### Action item:
State how many lines in the following entries contain the word "worn". No other output.

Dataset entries
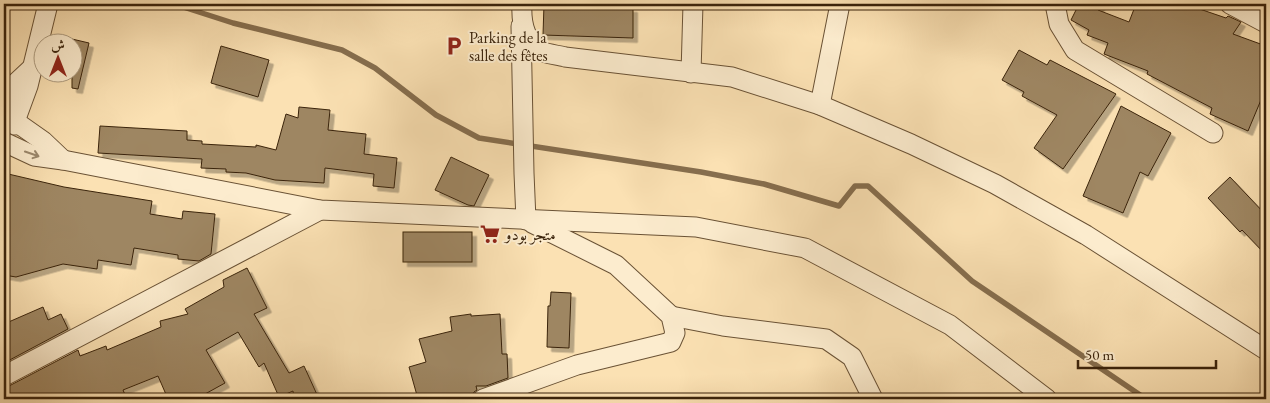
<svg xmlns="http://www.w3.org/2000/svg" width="1270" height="403" font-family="'EB Garamond',Amiri,serif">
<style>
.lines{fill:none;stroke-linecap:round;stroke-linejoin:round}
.stream{stroke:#866e4e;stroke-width:5.5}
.building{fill:#9e8662;stroke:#3a230b;filter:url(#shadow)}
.minor-casing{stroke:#6a5235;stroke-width:21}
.minor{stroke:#fcecce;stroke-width:19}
.oneway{stroke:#9b886c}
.labels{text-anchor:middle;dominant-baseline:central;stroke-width:4;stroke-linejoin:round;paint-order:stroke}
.poi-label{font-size:16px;fill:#3a230b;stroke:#fcecce;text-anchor:start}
</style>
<defs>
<filter id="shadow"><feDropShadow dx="4.5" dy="4.5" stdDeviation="0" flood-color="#0004"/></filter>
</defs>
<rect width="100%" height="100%" fill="#fbe1b3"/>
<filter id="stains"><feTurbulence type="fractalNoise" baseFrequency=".004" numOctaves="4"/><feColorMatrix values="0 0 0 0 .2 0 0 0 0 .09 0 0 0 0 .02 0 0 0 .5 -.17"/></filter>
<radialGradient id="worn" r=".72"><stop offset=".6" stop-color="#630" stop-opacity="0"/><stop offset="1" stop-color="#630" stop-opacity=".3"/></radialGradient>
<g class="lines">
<!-- stream -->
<path class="stream" d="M174,4L233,23L342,50L375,68L436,115L479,138L701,172L764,184L839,206L855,186H868L972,281L1146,399"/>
</g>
<!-- building -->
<g class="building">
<path d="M544,4H567V7L633,8V38L543,35Z"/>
<path d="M1079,4H1101L1098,10L1129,22L1136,4H1185L1226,18L1228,16L1241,22L1233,34L1266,46V88L1248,131L1210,114L1212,108L1147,74L1148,71L1104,54L1108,43L1087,35L1089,30L1071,20Z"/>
<path d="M72,39L89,43L78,89L72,88Z"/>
<path d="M221,46L269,60L258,97L211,83Z"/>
<path d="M1019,50L1047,65L1050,60L1116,94L1063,169L1034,148L1057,115L1022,96L1024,92L1002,80Z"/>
<path d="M1121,106L1171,133L1148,176L1140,172L1123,213L1083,196Z"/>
<path d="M299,107L330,110L328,130L366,134L364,154L397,158L394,188L373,186L374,174L325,168L324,183L275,180L246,173L226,172V169L201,168L202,159L98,153L100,126L187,131V140L202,141V144L256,147V145L276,150L286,114L298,118Z"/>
<path d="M451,157L489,175L474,206L468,205L435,190Z"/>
<path d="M4,173L64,187L152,201L150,214L182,219L183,211L215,214L211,254L199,261L178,259V255L134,248L131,265L98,260L97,269L63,264L16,277L4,275Z"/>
<path d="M1230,177L1266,215V255L1242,230L1240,232L1208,198Z"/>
<rect x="403" y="232" width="69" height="30"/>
<path d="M247,268L267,308L254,314L289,373L304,366L319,399H294L293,391L279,397L264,363L259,367L238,332L206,350L225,383L196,399H168L158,376L123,390L127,399H4V387L9,386L78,350L80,356L106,346L107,350L161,327L160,321L188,314L185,309L224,287L223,280Z"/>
<path d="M551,292L571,293L569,348L547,347L548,306H550Z"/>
<path d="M43,307L48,320L61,314L68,329L4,363V324Z"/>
<path d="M471,314V316L500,314L502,354H507L508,378L486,386H476L477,390L474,392L472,399H418L409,367L426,362L419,339L452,331L450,317Z"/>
</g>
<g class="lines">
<defs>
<g id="minor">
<path d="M522,4C521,21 524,39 539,50C545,54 558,55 565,57L732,77L820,105L911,144L995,184L1086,235L1266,350"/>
<path d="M1055,4L1059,24L1075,50L1213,133"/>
<path d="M1230,4L1266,23"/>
<path d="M521,26L524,173L526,220"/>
<path d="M691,73L693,4"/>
<path d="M4,94L31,69"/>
<path d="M4,100C14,105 18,114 15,125"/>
<path d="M820,105L840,4"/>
<path d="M17,116L28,86L48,4"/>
<path d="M16,122L43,141L63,160"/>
<path d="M4,142L34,156L63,160L320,210L696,227L805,248L950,325L1047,399"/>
<path d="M671,316L723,326L826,339L852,357L873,399"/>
<path d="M4,376L320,210"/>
<path d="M483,399L577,365L671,342L675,333L671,316L616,265L532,223"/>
</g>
</defs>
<!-- minor casing -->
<use href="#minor" class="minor-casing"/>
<!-- minor -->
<use href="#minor" class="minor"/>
</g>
<!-- one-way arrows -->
<defs><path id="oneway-shaft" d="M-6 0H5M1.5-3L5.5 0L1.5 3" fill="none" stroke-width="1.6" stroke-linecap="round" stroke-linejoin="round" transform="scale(1.25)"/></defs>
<use class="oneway" href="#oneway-shaft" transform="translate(32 154) rotate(19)"/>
<!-- icons -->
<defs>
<symbol id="parking-bare" viewBox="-9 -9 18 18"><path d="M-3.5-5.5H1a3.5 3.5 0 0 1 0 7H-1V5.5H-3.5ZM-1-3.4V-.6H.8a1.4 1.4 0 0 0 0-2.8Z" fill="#8f2418" stroke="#fcecce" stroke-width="2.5" paint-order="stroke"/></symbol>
<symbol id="supermarket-bare" viewBox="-9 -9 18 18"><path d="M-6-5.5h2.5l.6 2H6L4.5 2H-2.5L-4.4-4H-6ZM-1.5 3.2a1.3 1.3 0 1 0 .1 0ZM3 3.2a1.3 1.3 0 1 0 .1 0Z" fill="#8f2418" stroke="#fcecce" stroke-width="2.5" paint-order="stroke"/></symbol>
</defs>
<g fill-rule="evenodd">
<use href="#parking-bare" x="440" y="32" width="28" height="28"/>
<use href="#supermarket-bare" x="476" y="220" width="28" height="28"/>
</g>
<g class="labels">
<!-- poi labels -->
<g class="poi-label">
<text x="469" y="37">Parking de la<tspan x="469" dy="18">salle des fêtes</tspan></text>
<text x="505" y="234">متجر بودو</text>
</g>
</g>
<!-- margin -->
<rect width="1270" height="403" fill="none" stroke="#fbe1b3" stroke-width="20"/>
<rect x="5" y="5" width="1260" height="393" fill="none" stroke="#3a230b" stroke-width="2.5"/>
<rect x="10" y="10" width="1250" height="383" fill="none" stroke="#3a230b"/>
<!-- north arrow -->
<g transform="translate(58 58)"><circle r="24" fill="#fcecce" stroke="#ae9c80"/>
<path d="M0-4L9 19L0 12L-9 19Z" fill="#8f2418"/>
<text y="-8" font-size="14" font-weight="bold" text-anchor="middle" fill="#3a230b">ش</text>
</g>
<!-- scale -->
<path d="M1078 360v8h138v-8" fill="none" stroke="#3a230b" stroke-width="2.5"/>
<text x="1085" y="360" font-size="15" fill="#3a230b" stroke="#fcecce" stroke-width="4" paint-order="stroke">50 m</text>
<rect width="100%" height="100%" filter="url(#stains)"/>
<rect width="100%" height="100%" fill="url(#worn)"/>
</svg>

### Response below:
2